You can't just decide that the circle is contained in the set of all ellipses. Anyway its a philosophical argument, you can't "prove" mathematically that circles are ellipses or vica versa.
Why do circles need to be ellipses anyway, why can't they be absolutely different? If they were absolutely different, then circles would be purely ideal, and yet an organizing principle (or as the say in Greek, an ἀρχιτεκτονική, from when we receive the word architecture). The only way to understand this, ontologically, is if we take the world to be in a constant tension with the "earth," as Heidegger puts it (cf. The Origin of the Work of Art), the thing in which the "rifts," which is the actual discourse of idealism, come about.
You know, I thought about it for a moment, and I don't think the visual circle is even universal. The schema of the circle may be, but the circle itself never appears. See this article below[0].
I'm not who you replied to, but the reason circles are ellipses is because the definition of a circle is equivalent to the case of an ellipse where both foci have the same x, y coordinates. You can read about all the definitions of an ellipse on Wikipedia.
Functionally, they might not be the same if you're programming them. For example, if you have a circle class with members detailing its center and its radius, it might be more efficient to draw an instance of it than an instance of an ellipse class that has two foci members that just happen to have the same values.

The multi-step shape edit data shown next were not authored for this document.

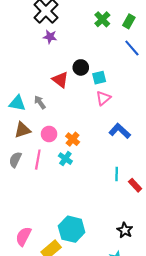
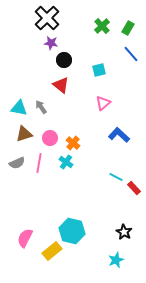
black circle: (81, 67) -> (64, 60), moved
cyan square: (99, 78) -> (99, 70), moved
gray semicircle: (15, 160) -> (17, 163), turned -140
cyan line: (117, 174) -> (116, 177), turned -64

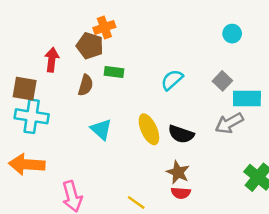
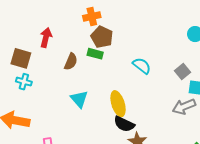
brown pentagon: (90, 46) -> (102, 37), moved
cyan semicircle: (172, 80) -> (142, 66), turned 72
cyan cross: (32, 116) -> (24, 82), size x0.6
black semicircle: (181, 134) -> (124, 124), moved

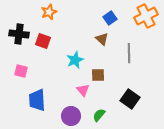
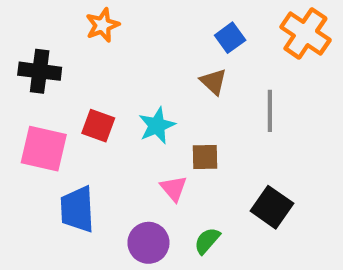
orange cross: (146, 16) -> (305, 33), turned -30
red square: (43, 41) -> (98, 126), moved
pink square: (21, 71) -> (44, 149), size x1.6

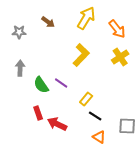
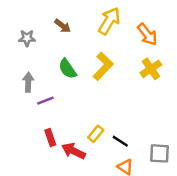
purple line: (61, 83) -> (45, 101), moved, turned -56
green semicircle: (41, 85) -> (67, 69), moved
yellow rectangle: (86, 99) -> (96, 134), moved

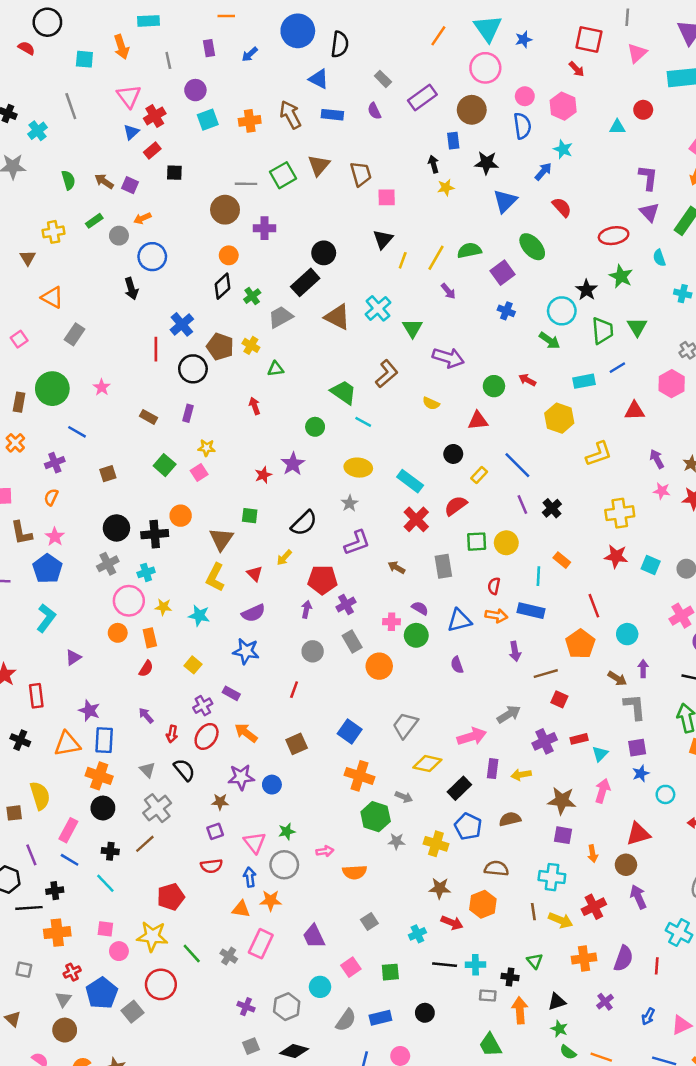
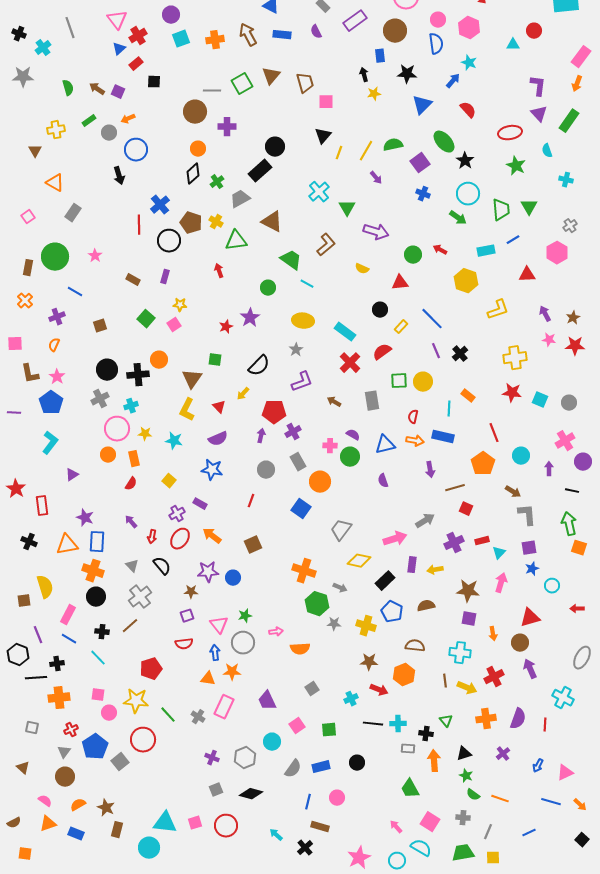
black star: (586, 290) -> (465, 161), moved
brown triangle: (337, 317) -> (272, 222), moved
green triangle: (276, 369) -> (236, 241), size x1.6
purple arrow: (643, 669) -> (549, 469), moved
blue square: (350, 732) -> (301, 509), moved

Also, that definition of a circle as an ellipse via locus points (which you mentioned) still requires defining ellipses by an imaginary, ideal circle--even if transcendental (and I've mentioned elsewhere, the circle never appears). The circle that appears is always already an ellipse, empirically, so in pure mathematical terms as I've said the ellipse is actually absolutely different from the circle, which always exceeds it. In order for the circle and ellipse to be set in relation one must be forced to be analytically composed under the other.
Edit: Its clear that phenomenology was the most important philosophical influence on the modern theory of computation, but its curious to me that those that study pure math and physics haven't, for the most part, realized that yet, even as they employ computers to do so much of their work.
> Also, that definition of a circle as an ellipse via locus points (which you mentioned) still requires defining ellipses by an imaginary, ideal circle--even if transcendental (and I've mentioned elsewhere, the circle never appears).
How so? I don't understand. It seems like the opposite to me: because a circle can be defined as a special case of an ellipse, then a circle is defined in terms of ellipses, not the other way around. The definition of an ellipse is a generalization of the definition of a circle.
Its quite a difficult problem...but also one I am actually currently working on, so I should probably put some effort into thinking about it. Give me some time and I'll get back to you. If only there was some way to do private messages on here.
Ah, but in a circle the circumference is always equidistant to the centre, which is never true of an ellipse.
I suppose there is only one circle in the world.